Richard D. Herron
CHESAPEAKE BAY PRIVATEERING DURING THE AMERICAN REVOLUTION: THE PATRIOTS, THE LOYALISTS, AND THE BRITISH.
(Under the direction of Professor William N. Still, Jr.) Department of History, October 1984.
The intention of this study is to discuss privateering activities in and from the Chesapeake Bay region during the American Revolution. Probably due to the paucity of contemporary resources, historians have traditionally assumed that privateering associated with the Chesapeake Bay region was extremely limited and, thus, not particularly significant. A closer examination proves that this was not the case.
The American colonists, because of their English heritage, had a long tradition of privateering in wartime. Because of this tradition, the colonists were quick to fit out privateers when the Revolution began in 1775.
Not everyone shared the same views concerning American privateering, however. The English Crown saw it as piracy. Even some American patriots, such as Benjamin Franklin and George Washington, anathematized privateering - although they themselves fitted out privateers. Conversely, the majority of Americans favored privateering to such a degree that both Thomas Sim Lee and Thomas Jefferson frequently complained of not being able to obtain an adequate supply of commissions.
Historical documentation suggests that throughout the war there were fewer privateers fitted out in Virginia than in Maryland. This is probably true because British forces were nearly ubiquitous in Virginia, and the depredations wrought there were greater than those in Maryland. Nevertheless, privateers from both Virginia and Maryland brought valuable supplies into the Chesapeake region that otherwise would have been unobtainable. This helped to boost patriotic morale and contributed to the war effort in these two colonies.

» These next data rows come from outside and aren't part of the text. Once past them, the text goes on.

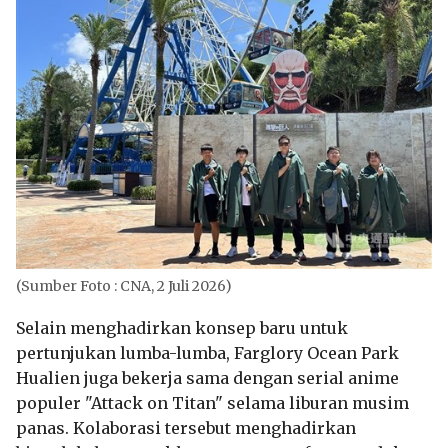
(Sumber Foto : CNA, 2 Juli 2026)
Selain menghadirkan konsep baru untuk
pertunjukan lumba-lumba, Farglory Ocean Park
Hualien juga bekerja sama dengan serial anime
populer "Attack on Titan" selama liburan musim
panas. Kolaborasi tersebut menghadirkan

British - and loyalist-owned privateers were also active in the Chesapeake region. They helped the king's ships blockade the bay and persistently harassed American shipping. But in 1783 England quit the war and privateering was officially terminated. This however, ended American privateering only briefly. Letters of marque were awarded to American vessels during the pseudo war with France; during the War of 1812 privateers, especially from Virginia and Maryland, again harassed the British; and privateers were fitted out even as late as the American Civil War.